As we explain in Motives as behavior are based heavily on experiences mastery, vicarious (or observed) mastery, and social persuasion. Research has found that these experiences are effective in a wide variety of situations, such as making decisions about careers, performing tasks at work, choosing courses at school, deciding whether to join after-school sports teams, and planning effective instruction as a teacher (Allison, Dwyer, & Makin, 1999; Bandura, 1997; Goddard, Hoy, & Hoy, 2004). Because it has proved valid in so many situations, self-efficacy seems relatively universal cognitive process as if it “works” everywhere, for everyone.
But does it? The very fact that self-efficacy is based on experience should make us suspicious of its limits, since there are few experiences that are literally shared by all people in all places or societies. And the wide diversity among students in most schools should lead to similar skepticism. Maybe it is true that self-efficacy promotes motivation for many students, or even for most, but does it do so for all students? And if it does not, then what are the reasons?
These questions prompted a psychologist named Lori Lindley to investigate whether self-efficacy has in fact proved useful and valid for understanding motivation in unusually diverse populations (Lindley, 2006) . She searched the research literature for studies about self-efficacy in each of the following groups:
- women with careers
- ethnic minorities living in the United States
- societies and cultures outside the United States
- self-identified gay, lesbian, and bisexual individuals
- people with disabilities
What has research shown about the self-efficacy of members of these groups? Compared to the “classic” research about this concept, is self-efficacy higher, lower, confined to just limited areas of activity, or not even a meaningful idea?

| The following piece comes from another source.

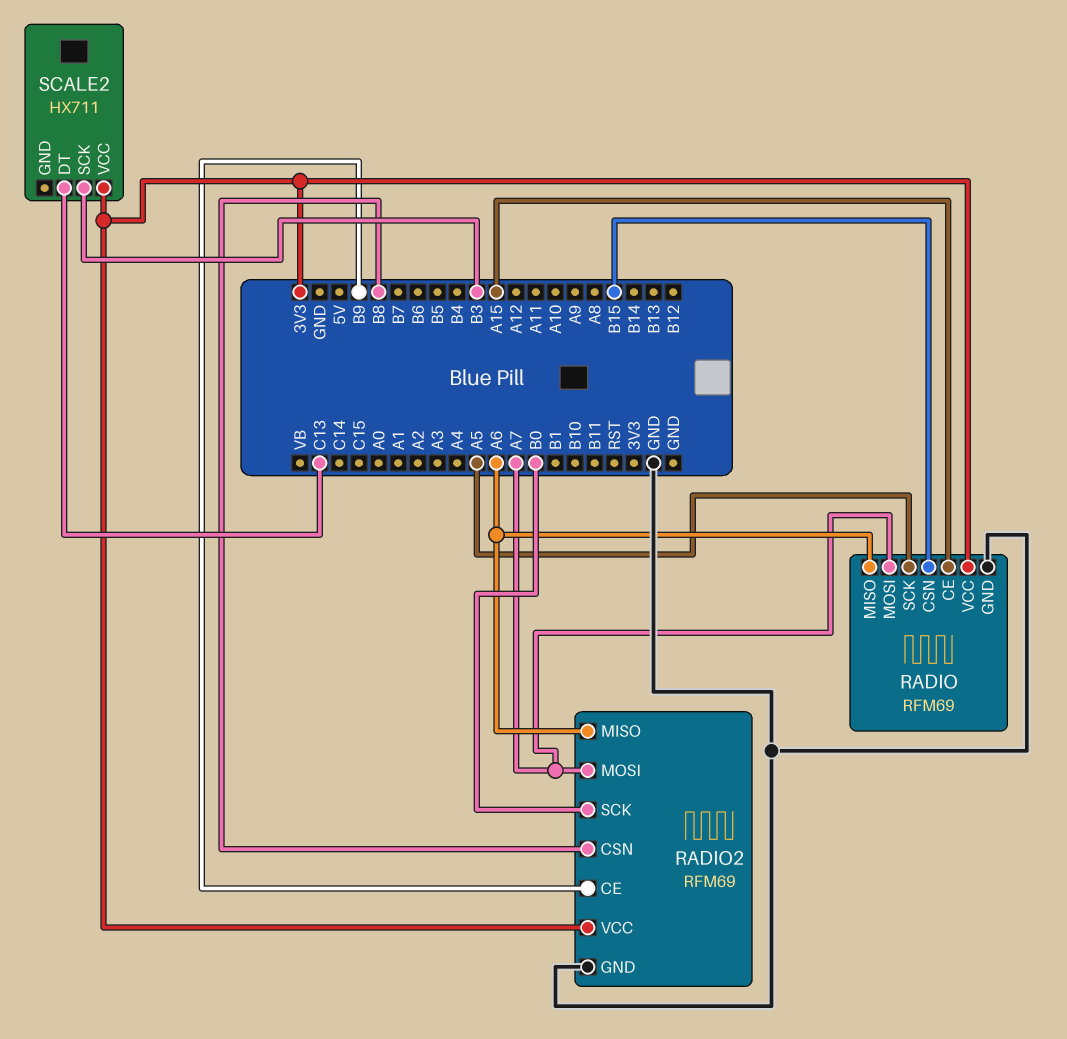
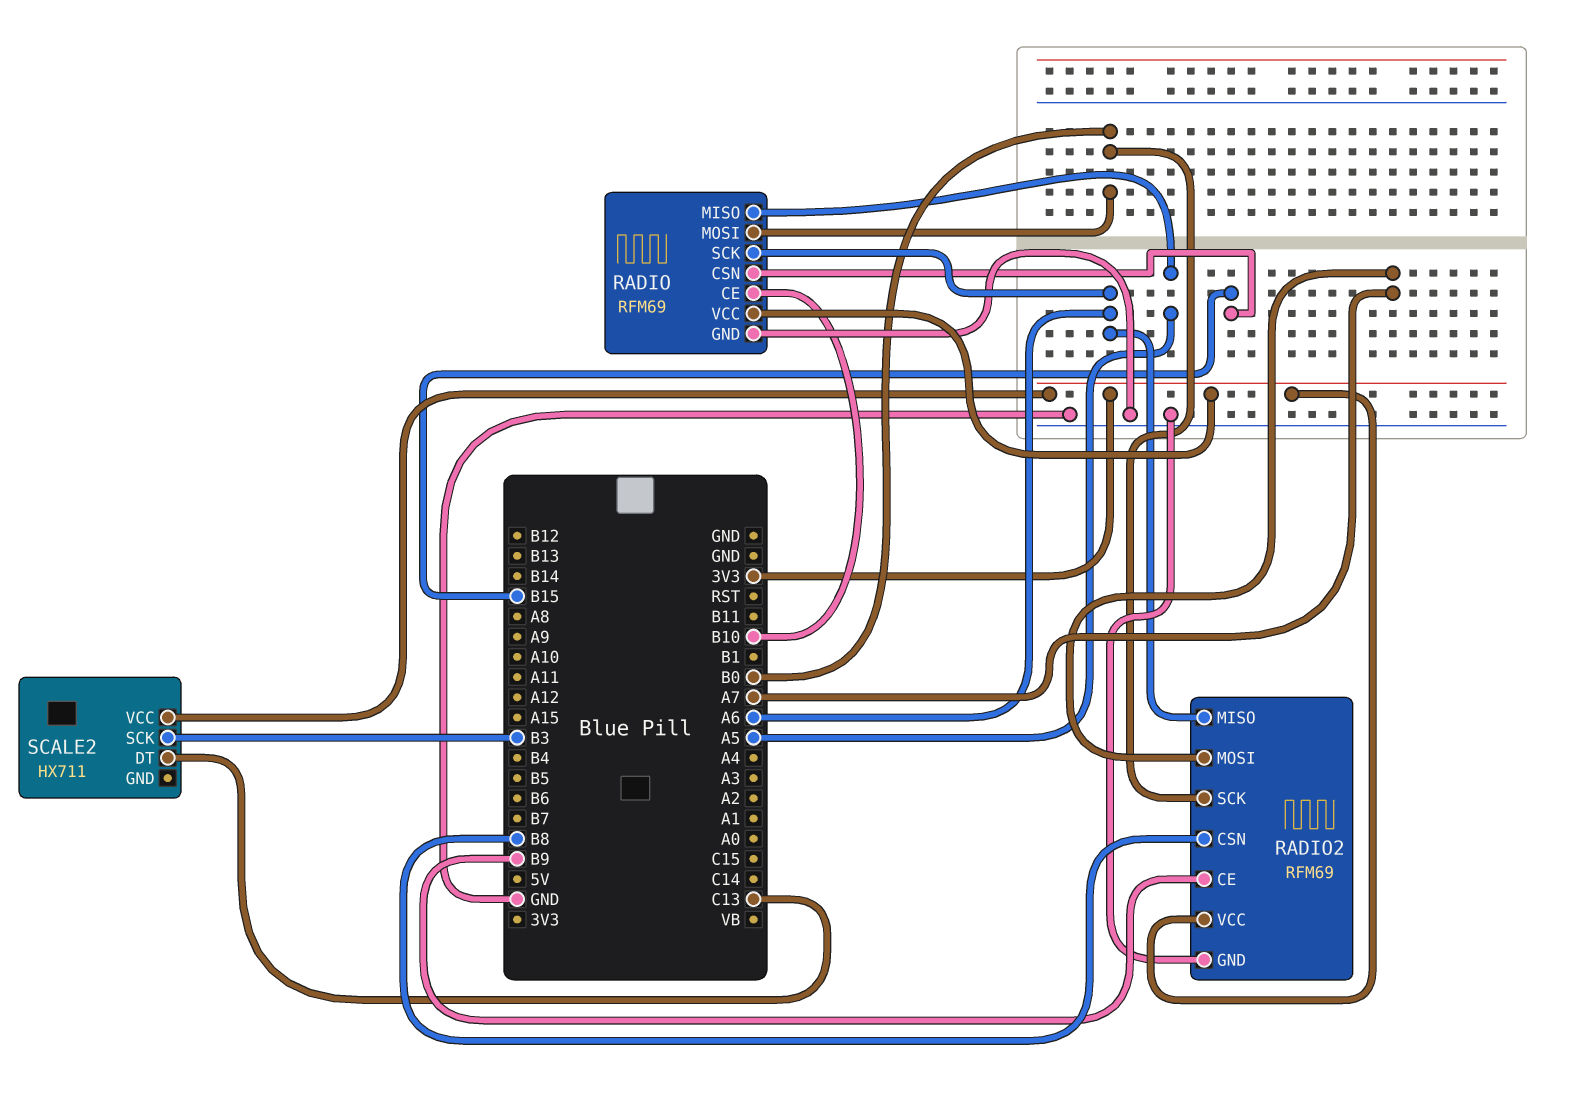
RADIO pin CE: A15 -> B10
RADIO pin MISO: A6 -> A5
RADIO pin MOSI: A7 -> B0
RADIO pin SCK: A5 -> A6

What Lindley found was that self-efficacy beliefs were (like the people she studied) complex and varied. Women, for example, were just as likely to express high self-efficacy and low motivation about using computers, as to express low self-efficacy and high motivation to use them. Among ethnic minority students (Hispanics, Asian-Americans, and African Americans), some studies found lower self-efficacy about choosing careers than among white students. But other studies found no differences. Among societies outside the United States, however, high self-efficacy seemed to predict motivation, much as it does in the “classic” research with white American populations though again with some differences. Among Italian high school students, for example, self-efficacy beliefs about career choice are strongly associated with the students' interest in and choice of career (Lent, et al., 2003). Yet the connection between self-efficacy and motivation was found to have a different character for students from Taiwan (Mau, 2000): for them high self-efficacy was associated not with being highly motivated, but with relying heavily on others to assist with making decisions and with being highly rational or logical in making them. Self-efficacy, under these conditions, was not so much a belief in yourself as a belief in your community.
Among the remaining groups the gay/lesbian/bisexual individuals and the people with disabilities” research was especially scarce and conclusions were therefore hard to reach. The publications that did exist emphasized a belief in the potential value of self-efficacy for these groups, but they did not report research studies describing whether in fact self-efficacy in fact motivated the individuals, or even existed consistently and meaningfully as a concept or belief.
What does the diversity of these findings suggest (beyond Grandmother's rule that “sometimes one thing happens, and sometimes another”)? Lindley noted two points, both of which were hinted at by some of the studies that she reviewed. The first point is that self-efficacy may be a belief about personal capacity only for some individuals in some situations. For others, efficacy may really be a belief in the group or community, such as your family, classroom, or workplace. Self-efficacy may really be collective self-efficacy a belief that your group can accomplish its goals. Believing primarily in the group may be quite motivating, but also be quite a different experience from believing primarily in yourself. In recent years some psychologists and educators have acknowledged this possibility and begun studying the dynamics of collective self-efficacy (Bandura, 1997; Gordon, Hoy, & Hoy, 2004).
Lindley's second point is that for some groups, the main barriers to success are not beliefs in personal capacity, but real, external obstacles independent of personal beliefs. Imagine, for example, that a person encounters daily, real social prejudice because he or she is non-white, homosexual, or has a disability. For that person, self-confidence may only go part of the way to insuring success, and removing the real social barriers may be needed to go the rest of the way.
For teachers, three implications of this research seem clear. First, individual self-efficacy beliefs do often motivate students, and teachers should therefore encourage them in these students. Second, some students may see their personal capacity in terms of the capacity of groups to which they belong. Teachers can motivate these students by strengthening the capacity of their groups perhaps using strategies like the ones described in this chapter and the next. Third, some students rightly perceive genuine injustices in their world which limit their chances of success; teachers should not deny the importance of these injustices, but recognize them and do what they can to reduce them.